Gather and copy, in full, every line of the entries below that contains the word "model", treating uppercase and lowercase letters as distinct.

■ **Supplied data**:
****************

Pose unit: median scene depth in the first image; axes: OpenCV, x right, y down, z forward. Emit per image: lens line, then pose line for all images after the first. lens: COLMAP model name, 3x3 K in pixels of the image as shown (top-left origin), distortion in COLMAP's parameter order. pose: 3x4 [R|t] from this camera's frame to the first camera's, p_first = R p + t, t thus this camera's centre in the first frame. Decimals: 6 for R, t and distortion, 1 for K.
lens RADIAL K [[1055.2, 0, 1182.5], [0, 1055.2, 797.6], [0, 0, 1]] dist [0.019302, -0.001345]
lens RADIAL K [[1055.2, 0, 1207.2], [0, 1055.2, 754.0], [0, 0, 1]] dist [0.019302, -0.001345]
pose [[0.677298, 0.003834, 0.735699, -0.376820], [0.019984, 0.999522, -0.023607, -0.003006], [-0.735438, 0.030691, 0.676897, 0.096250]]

****************

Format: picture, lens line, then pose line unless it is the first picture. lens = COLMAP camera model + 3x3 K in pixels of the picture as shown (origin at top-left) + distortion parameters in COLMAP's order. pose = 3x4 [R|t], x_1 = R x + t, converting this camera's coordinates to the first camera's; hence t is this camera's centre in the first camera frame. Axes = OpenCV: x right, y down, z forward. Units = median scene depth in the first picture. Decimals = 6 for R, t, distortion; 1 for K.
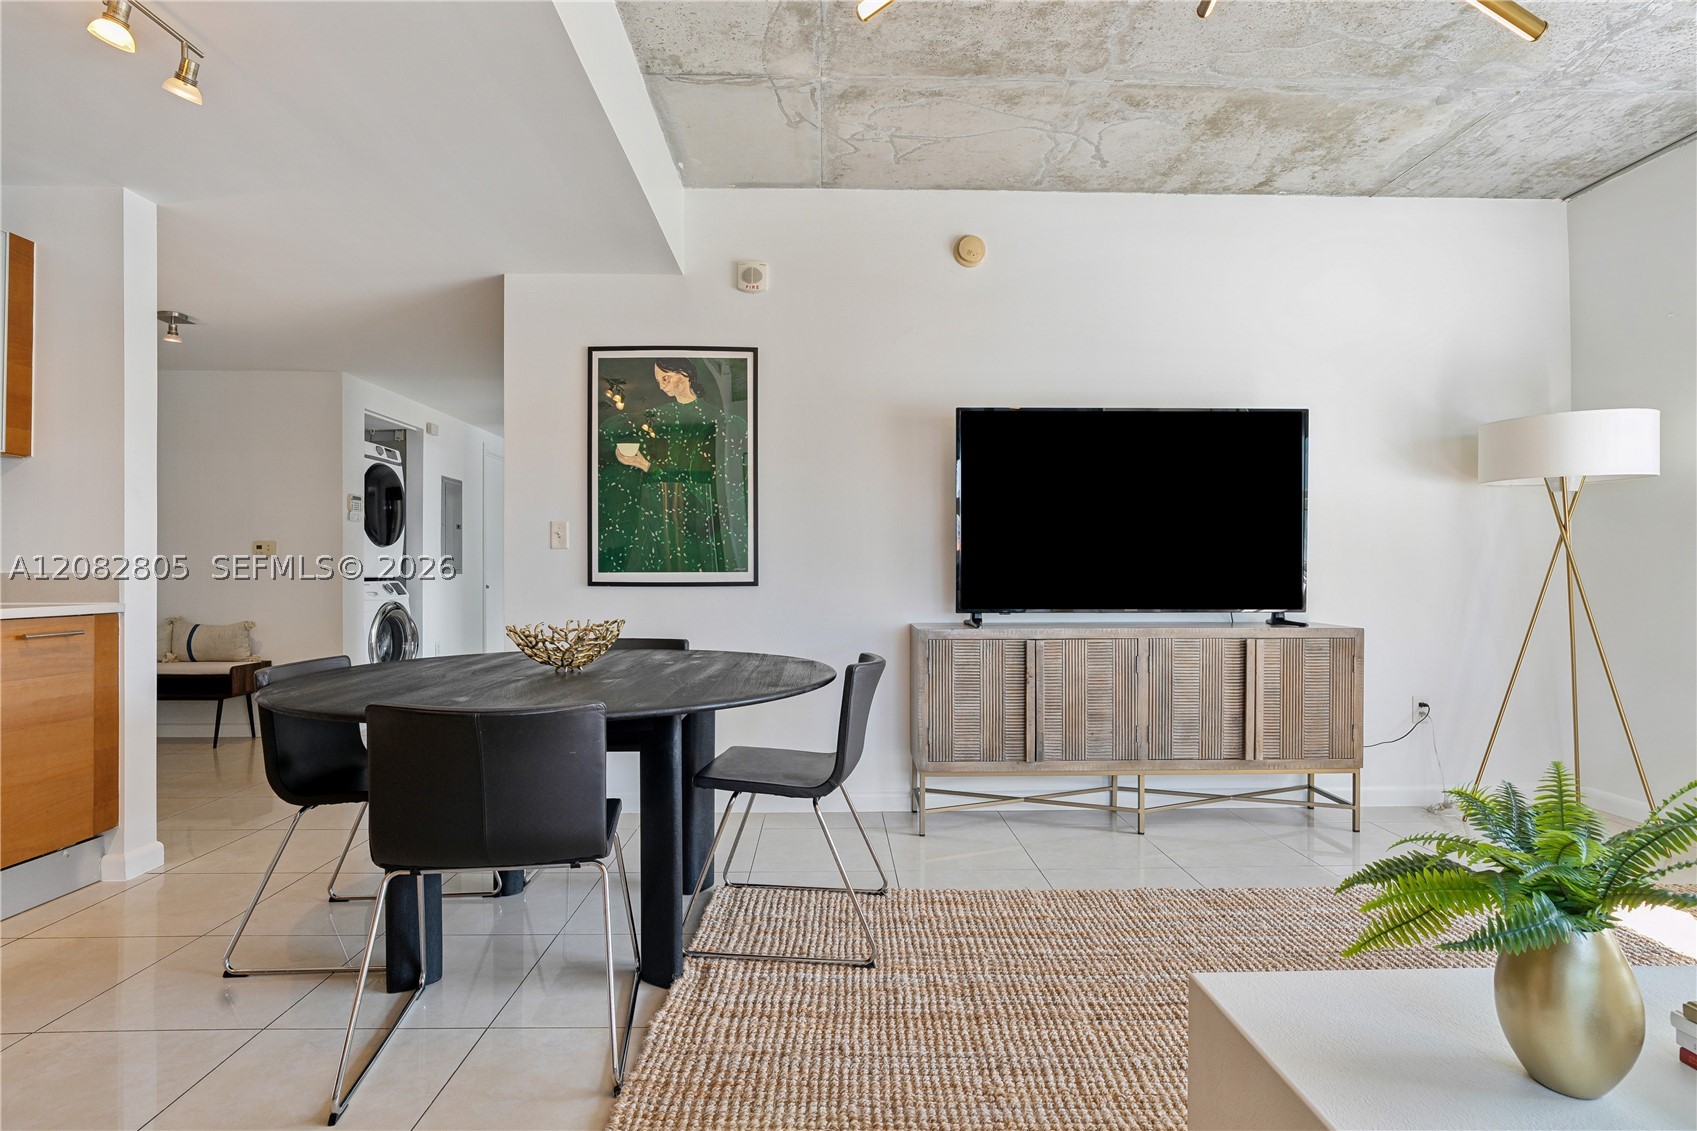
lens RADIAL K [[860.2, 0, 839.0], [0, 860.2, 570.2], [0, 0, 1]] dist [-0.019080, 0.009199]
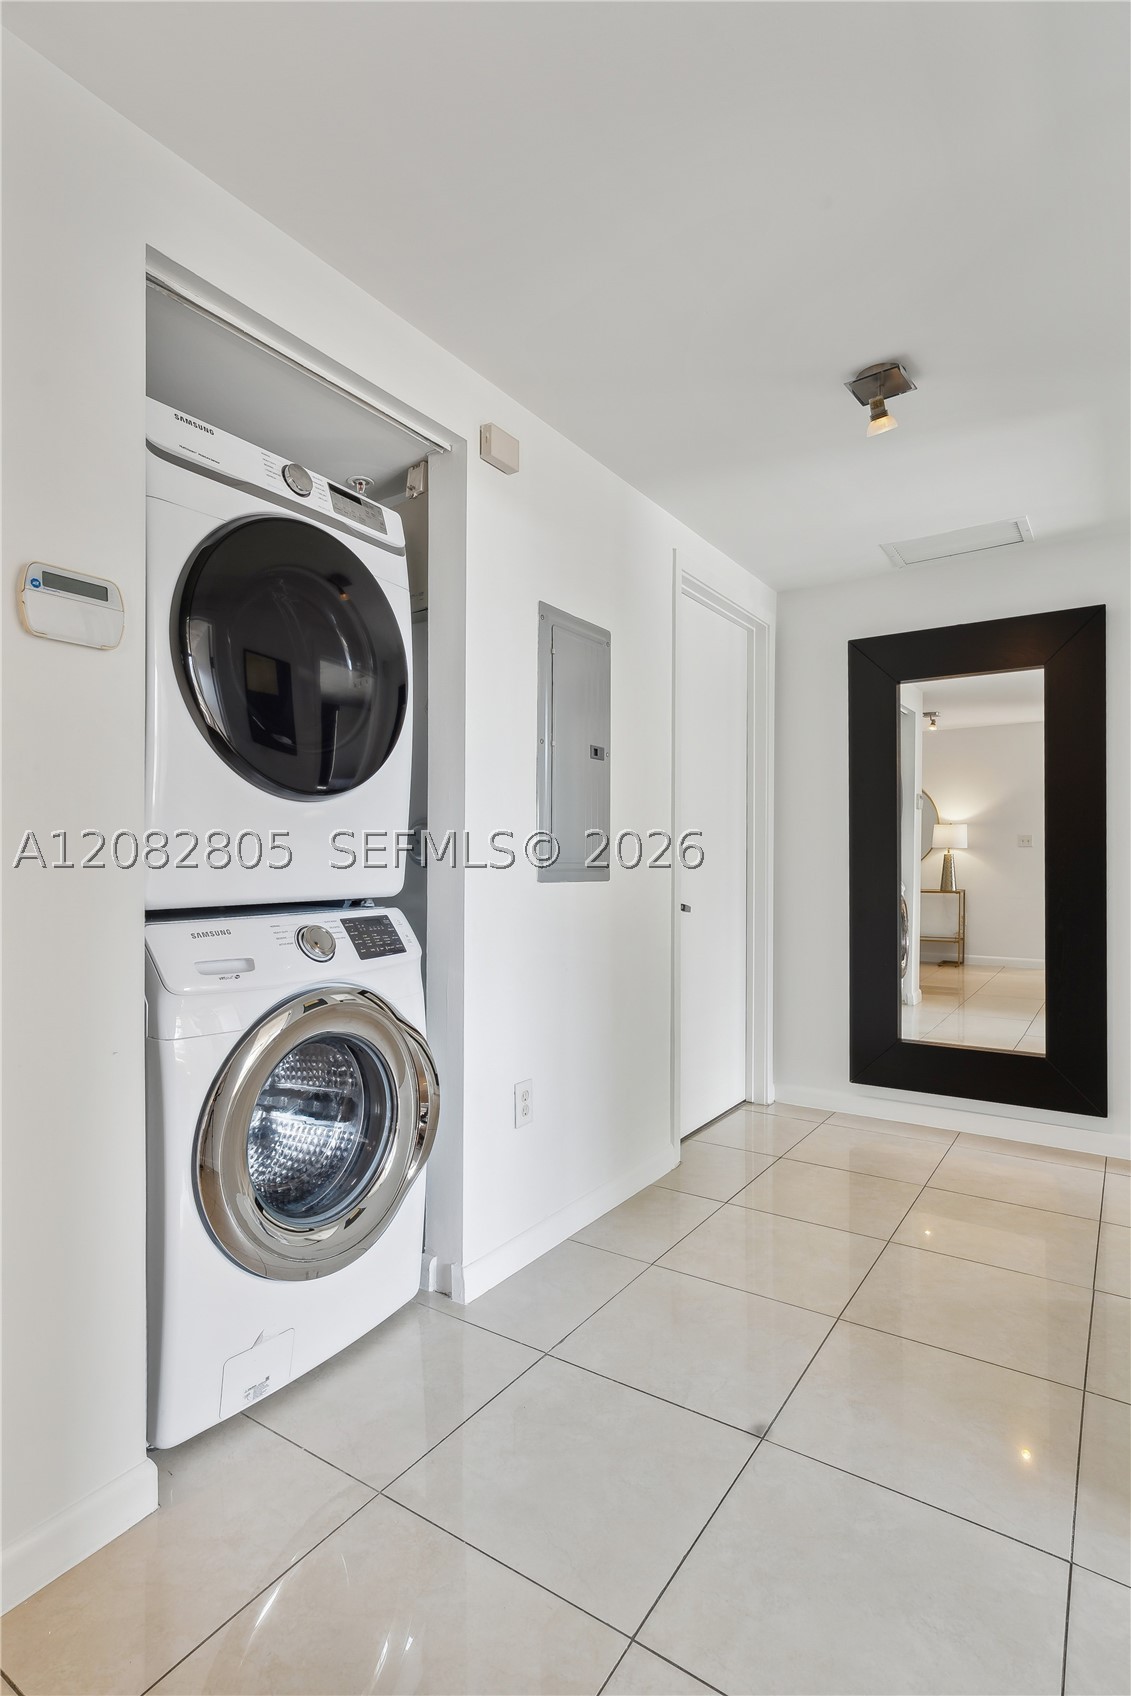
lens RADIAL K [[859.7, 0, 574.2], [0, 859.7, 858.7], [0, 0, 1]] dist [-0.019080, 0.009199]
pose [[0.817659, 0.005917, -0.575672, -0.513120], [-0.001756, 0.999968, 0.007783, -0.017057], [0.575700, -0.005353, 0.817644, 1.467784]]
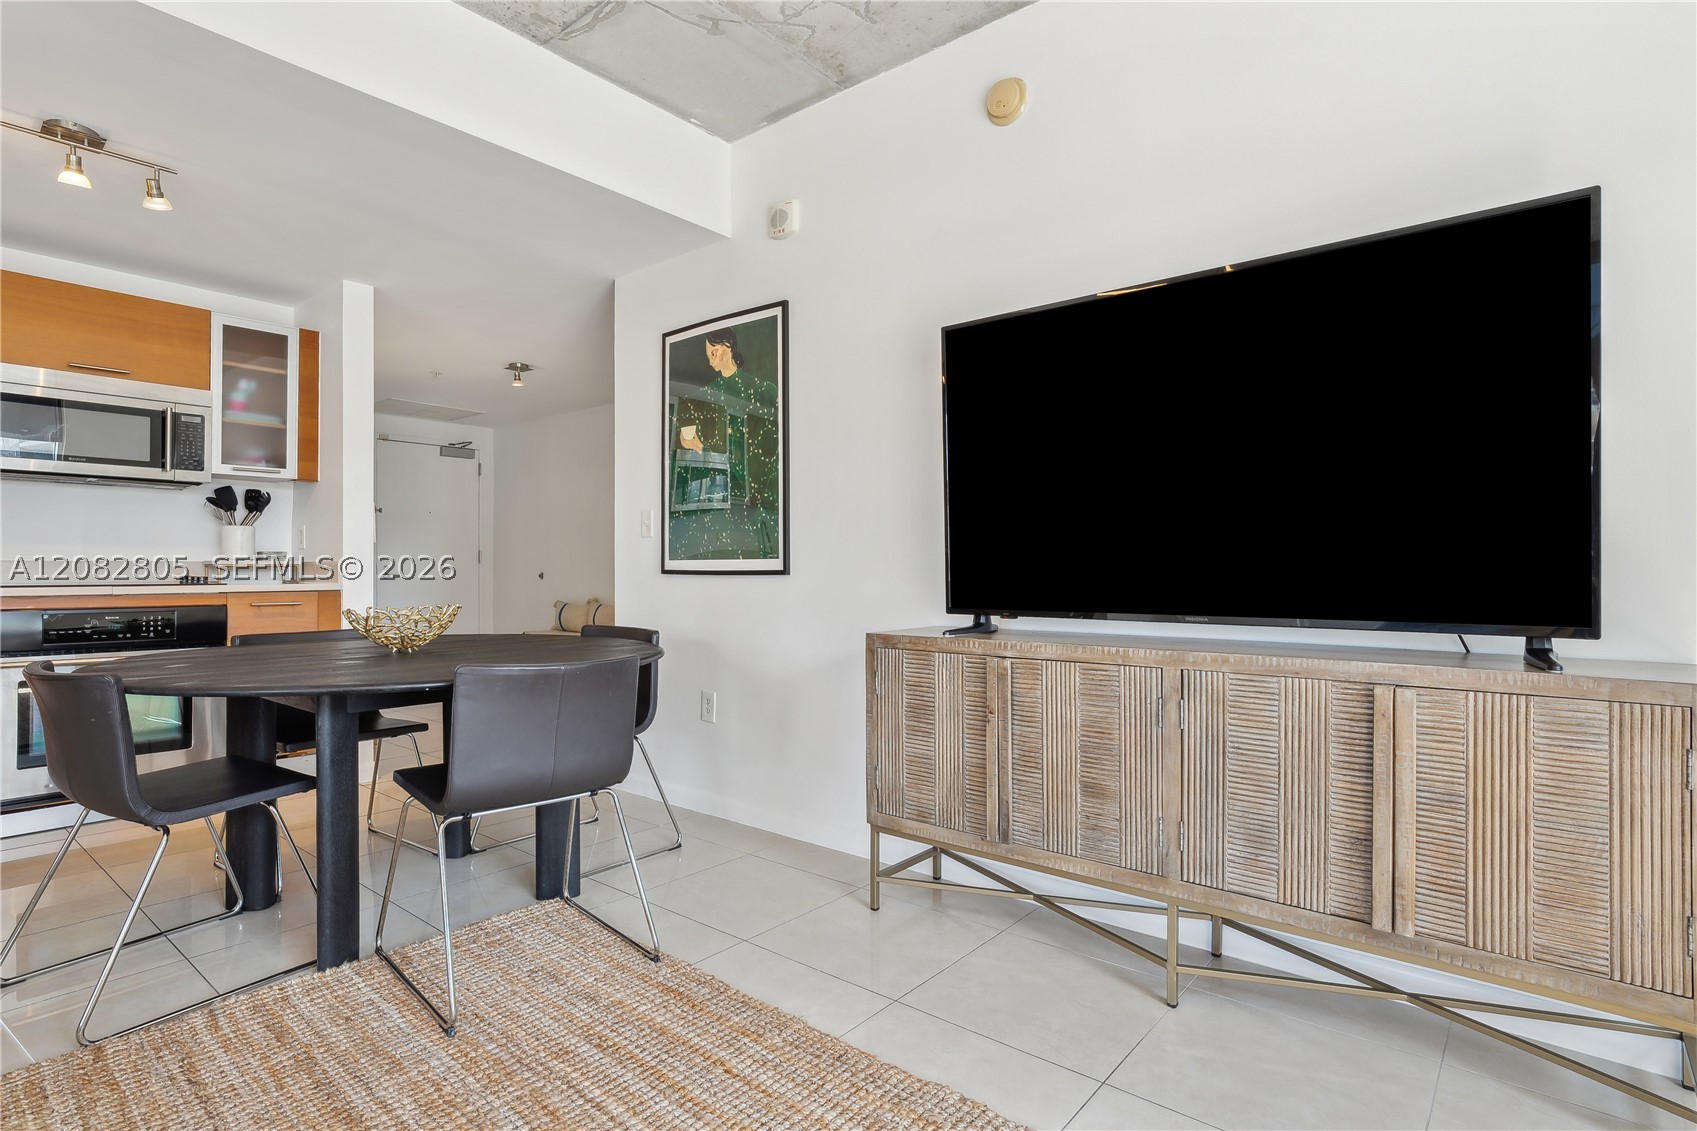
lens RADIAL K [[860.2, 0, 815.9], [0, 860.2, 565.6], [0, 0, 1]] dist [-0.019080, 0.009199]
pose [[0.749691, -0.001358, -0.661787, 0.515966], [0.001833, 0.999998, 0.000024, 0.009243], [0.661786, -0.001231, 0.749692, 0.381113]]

****************

■ **Written reply**:
Pose unit: median scene depth in the first image; axes: OpenCV, x right, y down, z forward. Emit per image: lens line, then pose line for all images after the first. lens: COLMAP model name, 3x3 K in pixels of the image as shown (top-left origin), distortion in COLMAP's parameter order. pose: 3x4 [R|t] from this camera's frame to the first camera's, p_first = R p + t, t thus this camera's centre in the first frame. Decimals: 6 for R, t and distortion, 1 for K.
Format: picture, lens line, then pose line unless it is the first picture. lens = COLMAP camera model + 3x3 K in pixels of the picture as shown (origin at top-left) + distortion parameters in COLMAP's order. pose = 3x4 [R|t], x_1 = R x + t, converting this camera's coordinates to the first camera's; hence t is this camera's centre in the first camera frame. Axes = OpenCV: x right, y down, z forward. Units = median scene depth in the first picture. Decimals = 6 for R, t, distortion; 1 for K.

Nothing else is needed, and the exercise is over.